変分原理を使わない重力場の導出についてはこの本の[A3]の論文が該当すると思います。

先取件について書かれている興味深いページを紹介いただきありがとうございました。
返信する
解析力学 (サンマヤ)
2012-03-02 07:12:33
こちらでは初めまして。
hirotaさんのコメントに近いのですが、
解析力学って、分野というより物理学の指導原理みたいな感じで、
解析力学に乗らないものは物理の資格がない、ってぐらいな認識でした。
ディラックの一般相対論の教科書にしろ、最近の須藤靖の教科書にしろ、
変分原理からも導けるということは必ず触れていると思います。
その中でも、ランダウの「場の古典論」は変分原理との関係に関する議論として最もいい教科書かも知れません。
特殊相対論レベルでは、ランダウの小教程(ちくま学芸文庫)の「力学・場の理論」もコンパクトでいいです。
ちょっと面白いところでは、ファインマンの「ファインマン講義・重力の理論」は、重力場の方程式を出す前に重力子のスピンが2になることを導いて、
それから変分原理を用いてアインシュタイン方程式に到達するという論法になっていました。
何が言いたいかというと、○○+解析力学っていう立て方自体に違和感を覚えるってことですね。
むしろ、解析力学の「方法」は物理の普遍的な方法であって、
そのうえでいろいろな理論が組み立てられる、という感じかと思います。
これは場の量子論とかにいくともっとあからさまです。
適当なラグランジアン(ローレンツ・スカラー)をもってきて、それがどういう物理を導くか計算していく、
というイメージでしょうか。
それに比べれば、一般相対論の作用は、まだ物理的な考察から関数形が設定されているだけ納得しやすい気がします。
ただ、歴史的に、どうやって「ニュートンの力学」から解析力学を含む「ニュートン力学」になったのか、
いつから解析力学がそのような指導的な地位を持つようになったのか、
ということについては、まだまだ未解明なところが多く、科学史的に面白い領域だと思います。
そういう問題関心があったので、ちょっと(だいぶ長文になってしまいましたが)コメントさせていただきました。

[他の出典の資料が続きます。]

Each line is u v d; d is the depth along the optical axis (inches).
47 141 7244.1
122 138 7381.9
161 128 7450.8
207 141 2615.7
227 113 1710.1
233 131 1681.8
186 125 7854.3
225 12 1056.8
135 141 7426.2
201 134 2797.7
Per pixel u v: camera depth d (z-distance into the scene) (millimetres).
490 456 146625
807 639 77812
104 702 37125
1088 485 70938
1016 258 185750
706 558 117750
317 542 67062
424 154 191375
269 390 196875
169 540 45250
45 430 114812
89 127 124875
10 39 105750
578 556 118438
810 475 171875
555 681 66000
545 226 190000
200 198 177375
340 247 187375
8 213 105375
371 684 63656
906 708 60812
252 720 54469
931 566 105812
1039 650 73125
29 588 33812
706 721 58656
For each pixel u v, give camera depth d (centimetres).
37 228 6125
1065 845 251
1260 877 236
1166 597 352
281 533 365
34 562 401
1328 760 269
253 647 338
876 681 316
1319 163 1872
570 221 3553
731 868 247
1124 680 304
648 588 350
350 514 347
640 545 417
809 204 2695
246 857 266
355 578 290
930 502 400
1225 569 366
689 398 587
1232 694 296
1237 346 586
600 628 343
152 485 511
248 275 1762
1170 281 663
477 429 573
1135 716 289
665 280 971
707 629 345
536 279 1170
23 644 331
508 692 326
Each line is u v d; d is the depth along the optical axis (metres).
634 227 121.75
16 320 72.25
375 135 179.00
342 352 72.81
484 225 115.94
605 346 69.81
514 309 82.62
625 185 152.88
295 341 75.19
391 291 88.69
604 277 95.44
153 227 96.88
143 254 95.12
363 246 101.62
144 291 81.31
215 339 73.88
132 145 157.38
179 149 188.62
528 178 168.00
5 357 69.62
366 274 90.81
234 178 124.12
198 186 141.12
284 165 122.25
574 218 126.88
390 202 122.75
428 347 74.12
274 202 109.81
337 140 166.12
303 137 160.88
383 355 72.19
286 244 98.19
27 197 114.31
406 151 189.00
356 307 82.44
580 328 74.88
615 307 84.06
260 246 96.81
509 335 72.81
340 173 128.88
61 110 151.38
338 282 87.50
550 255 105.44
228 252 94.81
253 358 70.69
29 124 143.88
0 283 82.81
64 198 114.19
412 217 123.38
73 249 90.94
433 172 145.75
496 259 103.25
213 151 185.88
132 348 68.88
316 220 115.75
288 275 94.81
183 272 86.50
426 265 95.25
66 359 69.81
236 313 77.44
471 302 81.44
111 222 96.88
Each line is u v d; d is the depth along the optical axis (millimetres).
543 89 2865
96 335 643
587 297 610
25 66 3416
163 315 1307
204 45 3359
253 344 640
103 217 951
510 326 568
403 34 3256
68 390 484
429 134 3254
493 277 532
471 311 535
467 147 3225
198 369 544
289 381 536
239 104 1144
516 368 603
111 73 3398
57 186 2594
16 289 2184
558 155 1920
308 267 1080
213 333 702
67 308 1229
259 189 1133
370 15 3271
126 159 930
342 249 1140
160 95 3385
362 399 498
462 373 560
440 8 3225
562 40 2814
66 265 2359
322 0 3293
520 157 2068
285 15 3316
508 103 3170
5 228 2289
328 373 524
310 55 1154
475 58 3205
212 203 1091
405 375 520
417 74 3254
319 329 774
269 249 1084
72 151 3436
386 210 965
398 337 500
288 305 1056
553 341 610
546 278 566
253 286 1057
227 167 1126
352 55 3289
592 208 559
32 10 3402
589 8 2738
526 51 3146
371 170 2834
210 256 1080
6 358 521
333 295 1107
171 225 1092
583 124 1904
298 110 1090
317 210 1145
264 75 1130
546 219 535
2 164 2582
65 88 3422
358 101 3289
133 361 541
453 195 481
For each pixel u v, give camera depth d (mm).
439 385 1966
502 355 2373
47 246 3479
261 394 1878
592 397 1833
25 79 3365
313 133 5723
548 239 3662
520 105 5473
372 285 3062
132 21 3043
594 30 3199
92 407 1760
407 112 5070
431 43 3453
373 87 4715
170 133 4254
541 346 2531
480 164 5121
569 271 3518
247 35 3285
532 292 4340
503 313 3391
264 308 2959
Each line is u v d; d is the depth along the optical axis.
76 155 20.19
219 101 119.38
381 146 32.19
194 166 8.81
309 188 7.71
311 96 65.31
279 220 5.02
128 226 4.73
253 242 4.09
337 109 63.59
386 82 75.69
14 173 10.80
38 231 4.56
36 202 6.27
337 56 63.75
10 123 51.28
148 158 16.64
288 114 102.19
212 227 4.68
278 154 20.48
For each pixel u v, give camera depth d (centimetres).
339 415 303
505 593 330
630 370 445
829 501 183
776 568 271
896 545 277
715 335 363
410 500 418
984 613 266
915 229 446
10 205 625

PS.ヒルベルト・アインシュタインの先取権に関する資料は知りませんでした。面白かったです。T_NAKAさんありがとうございます。
返信する
Re: 解析力学 (とね)
2012-03-02 22:06:50
サンマヤさん

長文のコメントで教えていただき、ありがとうございました。

「○○+解析力学」という立て方を普通はしないわけでしたか。どうりで「~的解析力学」では検索にひっかかってこなかったわけですね。
「物理学の指導原理」ということですっきり理解しました。とはいってもニュートン力学の一般化から生まれたこの指導原理が物理学のあらゆる分野(側面)であてはまることには不思議さを感じます。

「ファインマン講義・重力の理論」は持っていますので後で見てみます。